Because TGen’s research is so cutting edge, scientists and doctors require flexibility to follow their research as it evolves. The effort involves studying tumor samples from patients, getting the genomic sequencing data from lab instruments, analyzing that data, reporting the findings to a tumor board and ultimately using the results to make decisions about the best treatment for the patient.
One of the chief challenges was that the newest lab instruments have the capacity to generate raw data at an increasingly faster rate than ever anticipated by Moore’s Law. The quantity of data being produced from a single instrument is doubling about every 12 months, while at the same time the cost to analyze it is falling by half.
The end result is that the total amount of genomic data being generated is doubling nearly every six months. Moreover, the data objects produced are complex files with important metadata properties about the samples they came from and the instruments that produced them. And the files can be extremely large, up to 3TB depending on the instrument. The data associated with a particular patient currently is about 200TB and growing. Because this is an active area of research, data needs to be kept available to validate and compare analysis algorithms.
Additionally, for this clinical trial there are 11 participating sites both generating and analyzing data. A hybrid approach was required to manage the data coming from the instruments and to be able keep large amounts of data accessible to all of the sites to facilitate collaboration in a secure, cost-effective manner. It was also important to localize data near HPC capacity both in the cloud and on premise to speed analysis and validation.
The cloud became the medium of exchange for data as well as analysis capabilities, allowing researchers to share their raw information as well as algorithms for analyzing that data. As a result, TGen and its collaborators can quickly turn data into knowledge, knowledge into diagnosis, diagnostics into therapies, and therapies into better quality of life for patients.
A colleague of mine coined the phrase “cloud-to-ground” to describe the architecture built to address these issues: an environment that could manage data and not just archive it. We needed to create a virtual library of data that could be accessed by researchers and allow data to be checked out and analyzed using HPC capabilities.
We are using Dell’s innovative technology to enable fluid integration between premise-based capabilities (the ground) and virtual capabilities (the cloud). This provides the framework to move the data fluidly through the research lifecycle, protect it, and make it available for future use. Data can be ingested at various sites, moved to the cloud and then made available for analysis either in premise-based HPC environments or any HPC cloud environment.

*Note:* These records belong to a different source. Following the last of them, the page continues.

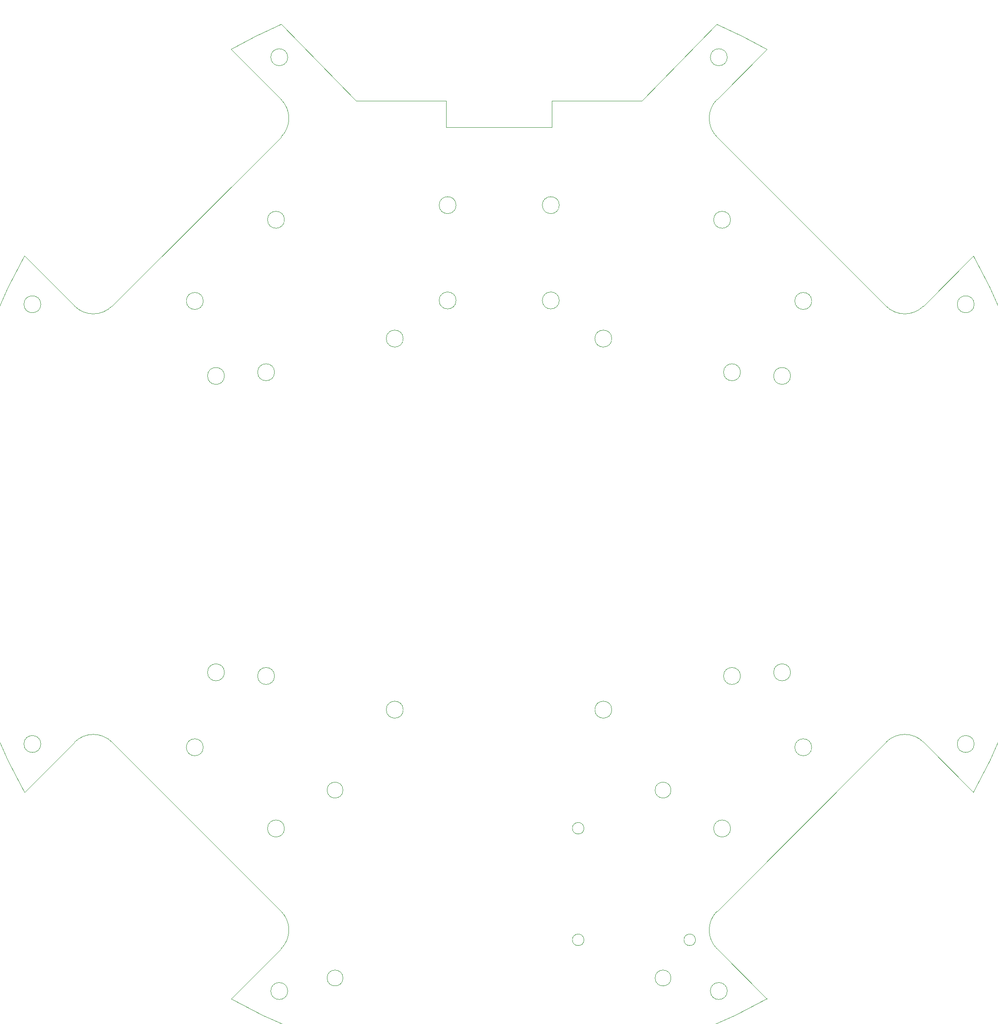
<source format=gbr>
%TF.GenerationSoftware,KiCad,Pcbnew,7.0.6-0*%
%TF.CreationDate,2023-09-15T15:09:58+10:00*%
%TF.ProjectId,Main 3.1,4d61696e-2033-42e3-912e-6b696361645f,rev?*%
%TF.SameCoordinates,Original*%
%TF.FileFunction,Profile,NP*%
%FSLAX46Y46*%
G04 Gerber Fmt 4.6, Leading zero omitted, Abs format (unit mm)*
G04 Created by KiCad (PCBNEW 7.0.6-0) date 2023-09-15 15:09:58*
%MOMM*%
%LPD*%
G01*
G04 APERTURE LIST*
%TA.AperFunction,Profile*%
%ADD10C,0.050000*%
%TD*%
G04 APERTURE END LIST*
D10*
%TO.C,U14*%
X166051200Y-207459000D02*
G75*
G03*
X166051200Y-207459000I-1092200J0D01*
G01*
X166051200Y-228541000D02*
G75*
G03*
X166051200Y-228541000I-1092200J0D01*
G01*
X187133200Y-228541000D02*
G75*
G03*
X187133200Y-228541000I-1092200J0D01*
G01*
%TO.C,REF\u002A\u002A*%
X60315433Y-200652535D02*
X69778827Y-191189141D01*
X69778827Y-108811201D02*
X60315433Y-99347807D01*
X76849895Y-191189141D02*
X108811121Y-223150367D01*
X99347727Y-60315512D02*
X108811121Y-69778907D01*
X108811121Y-76849975D02*
X76849895Y-108811201D01*
X108811121Y-230221435D02*
X99347727Y-239684830D01*
X123000398Y-70000484D02*
X108822349Y-55589401D01*
X140000091Y-70000484D02*
X123000398Y-70000484D01*
X140000091Y-75000170D02*
X140000091Y-70000484D01*
X160000091Y-70000484D02*
X160000091Y-75000170D01*
X160000091Y-75000170D02*
X140000091Y-75000170D01*
X176999784Y-70000484D02*
X160000091Y-70000484D01*
X191177833Y-55589401D02*
X176999784Y-70000484D01*
X191189061Y-69778907D02*
X200652455Y-60315512D01*
X191189061Y-223150367D02*
X223150287Y-191189141D01*
X200652455Y-239684830D02*
X191189061Y-230221435D01*
X223150287Y-108811201D02*
X191189061Y-76849975D01*
X230221355Y-191189141D02*
X239684750Y-200652535D01*
X239684750Y-99347807D02*
X230221355Y-108811201D01*
X60315433Y-99347807D02*
G75*
G03*
X60315434Y-200652535I89684657J-50652363D01*
G01*
X76849895Y-191189141D02*
G75*
G03*
X69778827Y-191189141I-3535534J-3535534D01*
G01*
X69778827Y-108811201D02*
G75*
G03*
X76849895Y-108811201I3535534J3535534D01*
G01*
X108822349Y-55589401D02*
G75*
G03*
X99347727Y-60315512I41177651J-94410599D01*
G01*
X108811121Y-76849975D02*
G75*
G03*
X108811121Y-69778907I-3535531J3535534D01*
G01*
X108811121Y-230221435D02*
G75*
G03*
X108811121Y-223150367I-3535531J3535534D01*
G01*
X200652453Y-60315515D02*
G75*
G03*
X191177833Y-55589401I-50651853J-89683585D01*
G01*
X191189060Y-69778906D02*
G75*
G03*
X191189061Y-76849975I3535530J-3535534D01*
G01*
X191189060Y-223150366D02*
G75*
G03*
X191189061Y-230221435I3535540J-3535534D01*
G01*
X99347727Y-239684830D02*
G75*
G03*
X200652455Y-239684830I50652364J89684660D01*
G01*
X230221355Y-191189141D02*
G75*
G03*
X223150287Y-191189141I-3535534J-3535534D01*
G01*
X223150287Y-108811201D02*
G75*
G03*
X230221355Y-108811201I3535534J3535534D01*
G01*
X239684749Y-200652534D02*
G75*
G03*
X239684750Y-99347807I-89684659J50652364D01*
G01*
X63391651Y-108460779D02*
G75*
G03*
X63391651Y-108460779I-1600000J0D01*
G01*
X63391651Y-191539563D02*
G75*
G03*
X63391651Y-191539563I-1600000J0D01*
G01*
X94094632Y-107838930D02*
G75*
G03*
X94094632Y-107838930I-1600000J0D01*
G01*
X94094632Y-192161414D02*
G75*
G03*
X94094632Y-192161414I-1600000J0D01*
G01*
X98100090Y-122000171D02*
G75*
G03*
X98100090Y-122000171I-1600000J0D01*
G01*
X98100090Y-178000172D02*
G75*
G03*
X98100090Y-178000172I-1600000J0D01*
G01*
X107565016Y-121309314D02*
G75*
G03*
X107565016Y-121309314I-1600000J0D01*
G01*
X107565016Y-178691030D02*
G75*
G03*
X107565016Y-178691030I-1600000J0D01*
G01*
X109438849Y-92494713D02*
G75*
G03*
X109438849Y-92494713I-1600000J0D01*
G01*
X109438849Y-207505631D02*
G75*
G03*
X109438849Y-207505631I-1600000J0D01*
G01*
X110060699Y-61791731D02*
G75*
G03*
X110060699Y-61791731I-1600000J0D01*
G01*
X110060699Y-238208611D02*
G75*
G03*
X110060699Y-238208611I-1600000J0D01*
G01*
X131889490Y-114945353D02*
G75*
G03*
X131889490Y-114945353I-1600000J0D01*
G01*
X131889490Y-185054991D02*
G75*
G03*
X131889490Y-185054991I-1600000J0D01*
G01*
X141882277Y-89737854D02*
G75*
G03*
X141882277Y-89737854I-1600000J0D01*
G01*
X141882277Y-107737854D02*
G75*
G03*
X141882277Y-107737854I-1600000J0D01*
G01*
X161382277Y-89737854D02*
G75*
G03*
X161382277Y-89737854I-1600000J0D01*
G01*
X161382277Y-107737854D02*
G75*
G03*
X161382277Y-107737854I-1600000J0D01*
G01*
X171310693Y-114945353D02*
G75*
G03*
X171310693Y-114945353I-1600000J0D01*
G01*
X171310693Y-185054991D02*
G75*
G03*
X171310693Y-185054991I-1600000J0D01*
G01*
X193139484Y-61791731D02*
G75*
G03*
X193139484Y-61791731I-1600000J0D01*
G01*
X193139484Y-238208611D02*
G75*
G03*
X193139484Y-238208611I-1600000J0D01*
G01*
X193761333Y-92494713D02*
G75*
G03*
X193761333Y-92494713I-1600000J0D01*
G01*
X193761333Y-207505631D02*
G75*
G03*
X193761333Y-207505631I-1600000J0D01*
G01*
X195635166Y-121309314D02*
G75*
G03*
X195635166Y-121309314I-1600000J0D01*
G01*
X195635166Y-178691030D02*
G75*
G03*
X195635166Y-178691030I-1600000J0D01*
G01*
X205100092Y-122000171D02*
G75*
G03*
X205100092Y-122000171I-1600000J0D01*
G01*
X205100092Y-178000172D02*
G75*
G03*
X205100092Y-178000172I-1600000J0D01*
G01*
X209105550Y-107838930D02*
G75*
G03*
X209105550Y-107838930I-1600000J0D01*
G01*
X209105550Y-192161414D02*
G75*
G03*
X209105550Y-192161414I-1600000J0D01*
G01*
X239808531Y-108460779D02*
G75*
G03*
X239808531Y-108460779I-1600000J0D01*
G01*
X239808531Y-191539563D02*
G75*
G03*
X239808531Y-191539563I-1600000J0D01*
G01*
%TO.C,U9*%
X120500000Y-200250000D02*
G75*
G03*
X120500000Y-200250000I-1500000J0D01*
G01*
X120500000Y-235750000D02*
G75*
G03*
X120500000Y-235750000I-1500000J0D01*
G01*
X182500000Y-200250000D02*
G75*
G03*
X182500000Y-200250000I-1500000J0D01*
G01*
X182500000Y-235750000D02*
G75*
G03*
X182500000Y-235750000I-1500000J0D01*
G01*
%TD*%
M02*

</source>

The unique challenges of personalized medicine require us to address data volume, complexity and locality, as well as collaboration. By creating integrated hybrid cloud environments, we can harness the power of Big Data and unleash the potential of personalized medicine.
About the Author
Anatol Blass, Ph.D. is a System Consultant with Dell Healthcare and Life Sciences. He has worked with leading academic, research and biotechnology companies to integrate and analyze laboratory data and create knowledge. As the lead architect for Dell’s collaboration with TGen, he is working to address the technology challenges of the world’s first personalized medicine clinical trial for pediatric cancer.